***** Record set

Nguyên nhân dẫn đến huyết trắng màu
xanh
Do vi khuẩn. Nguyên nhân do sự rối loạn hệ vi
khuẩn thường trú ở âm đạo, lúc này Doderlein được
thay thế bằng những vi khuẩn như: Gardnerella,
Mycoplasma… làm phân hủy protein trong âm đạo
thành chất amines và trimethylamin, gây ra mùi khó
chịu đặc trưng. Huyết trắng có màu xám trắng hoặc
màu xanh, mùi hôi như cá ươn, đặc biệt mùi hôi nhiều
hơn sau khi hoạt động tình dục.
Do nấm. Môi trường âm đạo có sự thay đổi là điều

**********

* **Exercise description**
Set down every entry exactly as it appears.

* **Exercise response**
Nguyên nhân dẫn đến huyết trắng màu
xanh
Do vi khuẩn. Nguyên nhân do sự rối loạn hệ vi
khuẩn thường trú ở âm đạo, lúc này Doderlein được
thay thế bằng những vi khuẩn như: Gardnerella,
Mycoplasma… làm phân hủy protein trong âm đạo
thành chất amines và trimethylamin, gây ra mùi khó
chịu đặc trưng. Huyết trắng có màu xám trắng hoặc
màu xanh, mùi hôi như cá ươn, đặc biệt mùi hôi nhiều
hơn sau khi hoạt động tình dục.
Do nấm. Môi trường âm đạo có sự thay đổi là điều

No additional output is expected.